- [Source document]:
## Start
Contents:
Preparing NFS
Mounting an NFS Volume
The NFS Daemons
The exports File
Kernel-Based NFSv2 Server Support
Kernel-Based NFSv3 Server Support
The Network File System (NFS) is probably the most prominent network service using RPC. It allows you to access files on remote hosts in exactly the same way you would access local files. A mixture of kernel support and user-space daemons on the client side, along with an NFS server on the server side, makes this possible. This file access is completely transparent to the client and works across a variety of server and host architectures.
NFS offers a number of useful features:
-
Data accessed by all users can be kept on a central host, with clients mounting this directory at boot time. For example, you can keep all user accounts on one host and have all hosts on your network mount /home from that host. If NFS is installed beside NIS, users can log into any system and still work on one set of files.
-
Data consuming large amounts of disk space can be kept on a single host. For example, all files and programs relating to LaTeX and METAFONT can be kept and maintained in one place.
-
Administrative data can be kept on a single host. There is no need to use rcp to install the same stupid file on 20 different machines.
It's not too hard to set up basic NFS operation on both the client and server; this chapter tells you how.
Linux NFS is largely the work of Rick Sladkey, who wrote the NFS kernel code and large parts of the NFS server.[] The latter is derived from the unfsd user space NFS server, originally written by Mark Shand, and the hnfs Harris NFS server, written by Donald Becker.
Let's have a look at how NFS works. First, a client tries to mount a directory from a remote host on a local directory just the same way it does a physical device. However, the syntax used to specify the remote directory is different. For example, to mount /home from host vlager to /users on vale, the administrator issues the following command on vale:[]
#
mount -t nfs vlager:/home /users
mount will try to connect to the rpc.mountd mount daemon on vlager via RPC. The server will check if vale is permitted to mount the directory in question, and if so, return it a file handle. This file handle will be used in all subsequent requests to files below /users.
## End
- [To-do list]:
**a)** Which section titles does the contents list at the top of the NFS text give?
**b)** Copy the NFS text word for word from "Linux NFS is" to "by Donald Becker.".

Records:
## Start
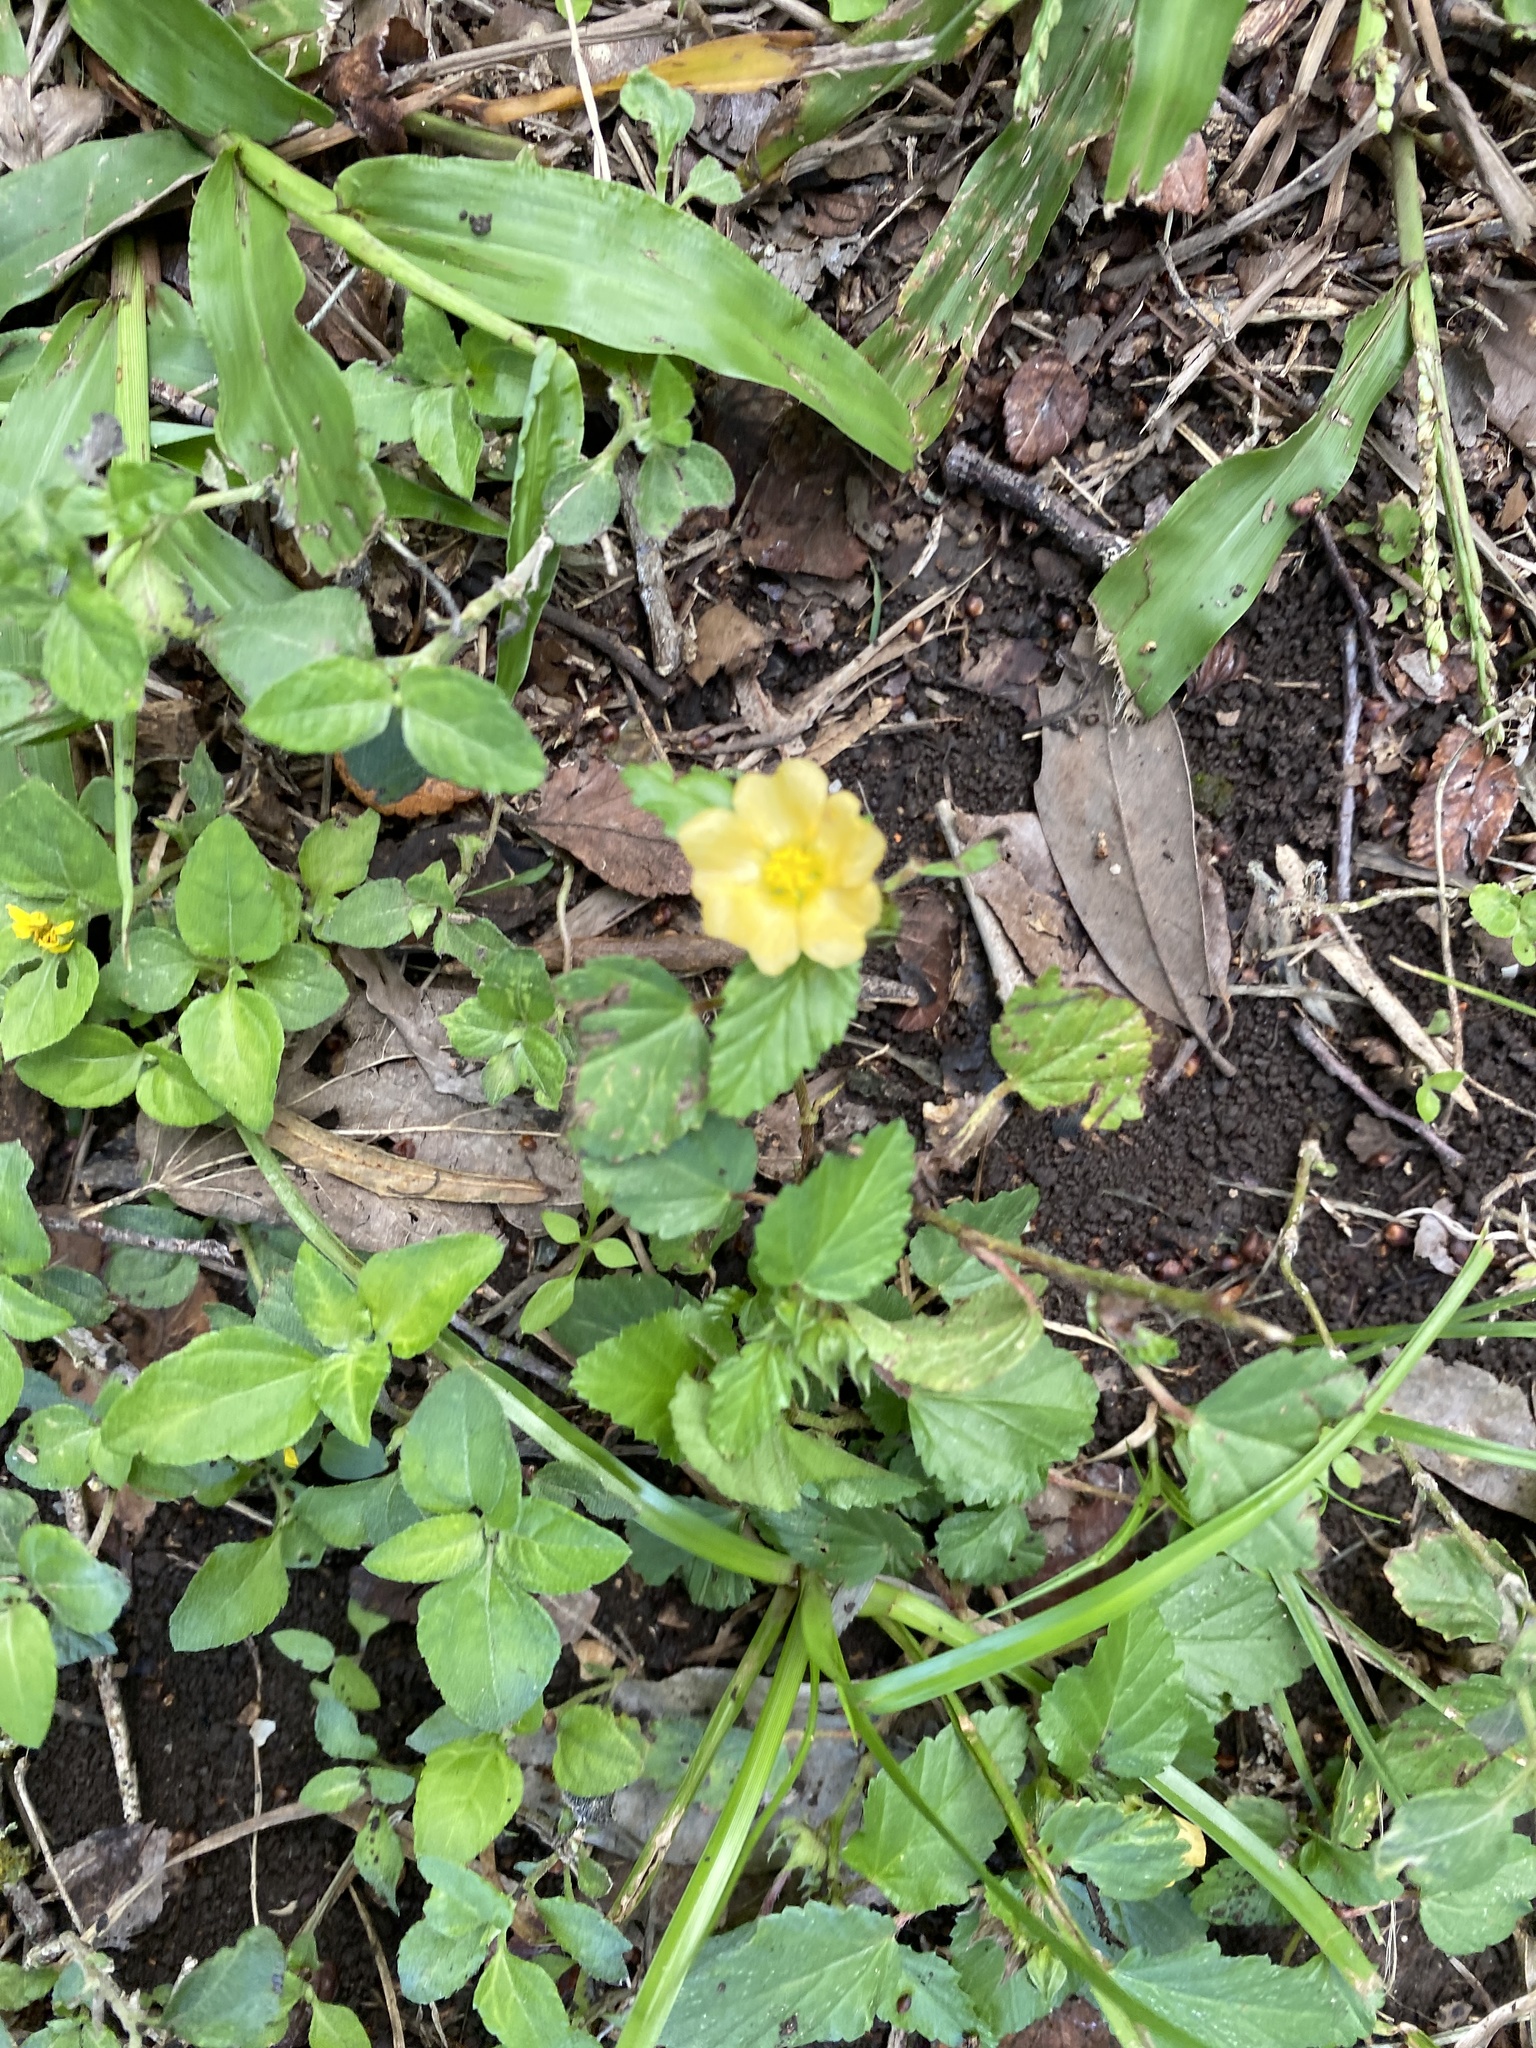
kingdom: Plantae
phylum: Tracheophyta
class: Magnoliopsida
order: Malvales
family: Malvaceae
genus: Malvastrum
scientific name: Malvastrum coromandelianum
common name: Threelobe false mallow
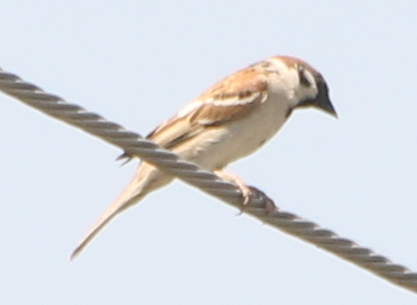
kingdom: Animalia
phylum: Chordata
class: Aves
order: Passeriformes
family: Passeridae
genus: Passer
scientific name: Passer montanus
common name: Eurasian tree sparrow
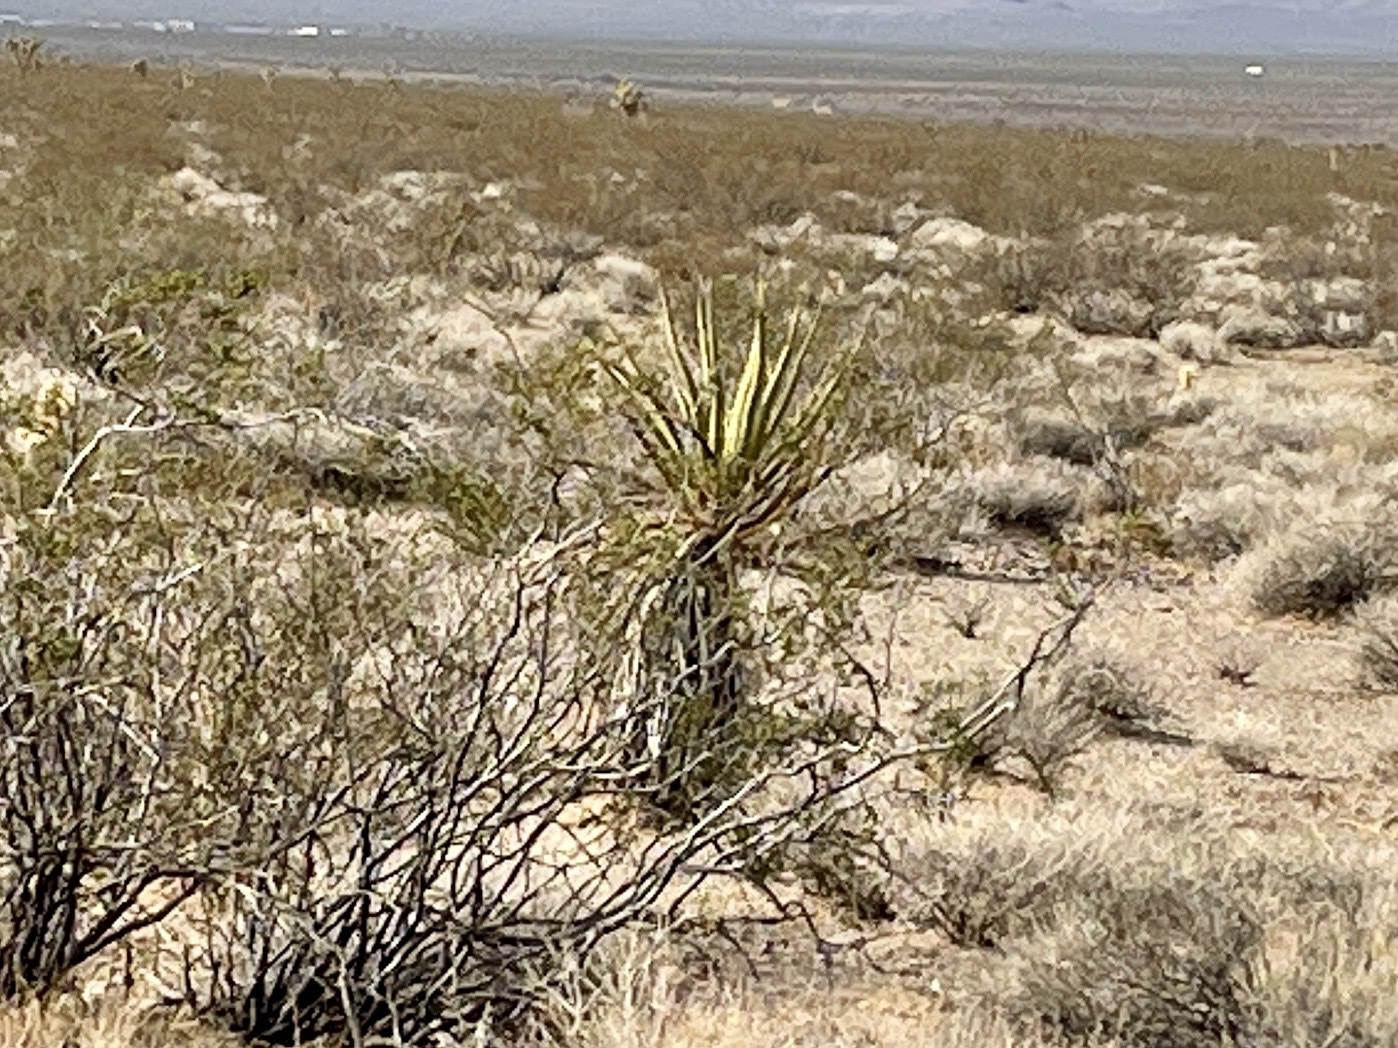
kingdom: Plantae
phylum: Tracheophyta
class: Liliopsida
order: Asparagales
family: Asparagaceae
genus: Yucca
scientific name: Yucca schidigera
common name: Mojave yucca
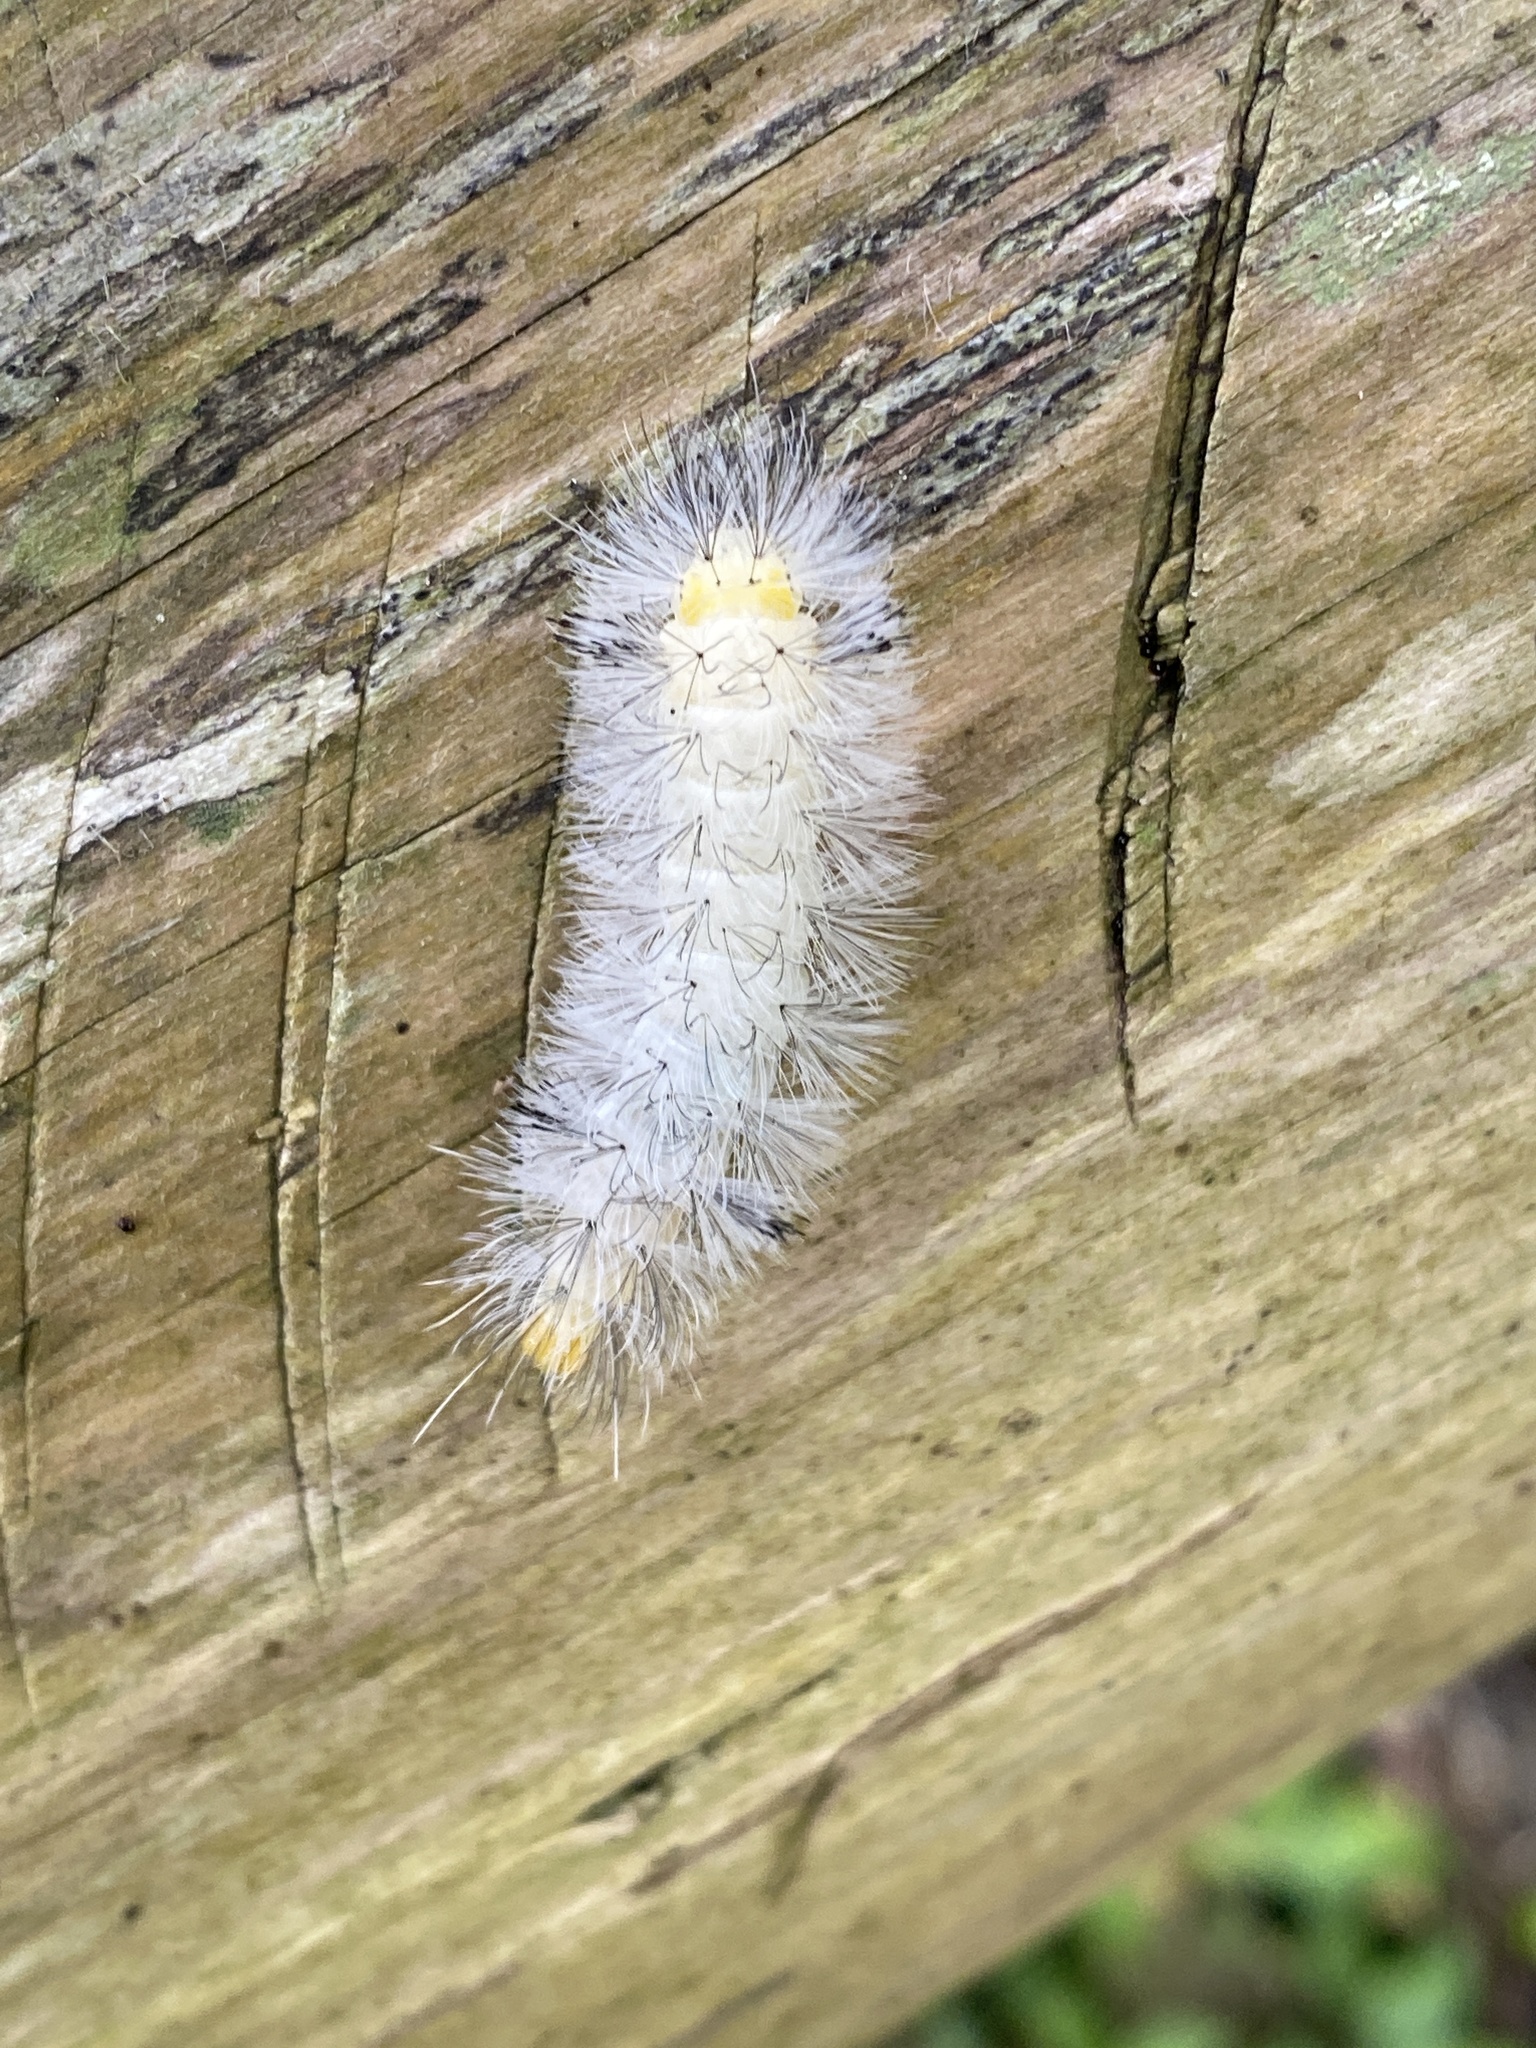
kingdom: Animalia
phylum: Arthropoda
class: Insecta
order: Lepidoptera
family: Erebidae
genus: Cosmosoma
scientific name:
## End
- [Outputs]:
**a)**
- Preparing NFS
- Mounting an NFS Volume
- The NFS Daemons
- The exports File
- Kernel-Based NFSv2 Server Support
- Kernel-Based NFSv3 Server Support

**b)**
Linux NFS is largely the work of Rick Sladkey, who wrote the NFS kernel code and large parts of the NFS server.[] The latter is derived from the unfsd user space NFS server, originally written by Mark Shand, and the hnfs Harris NFS server, written by Donald Becker.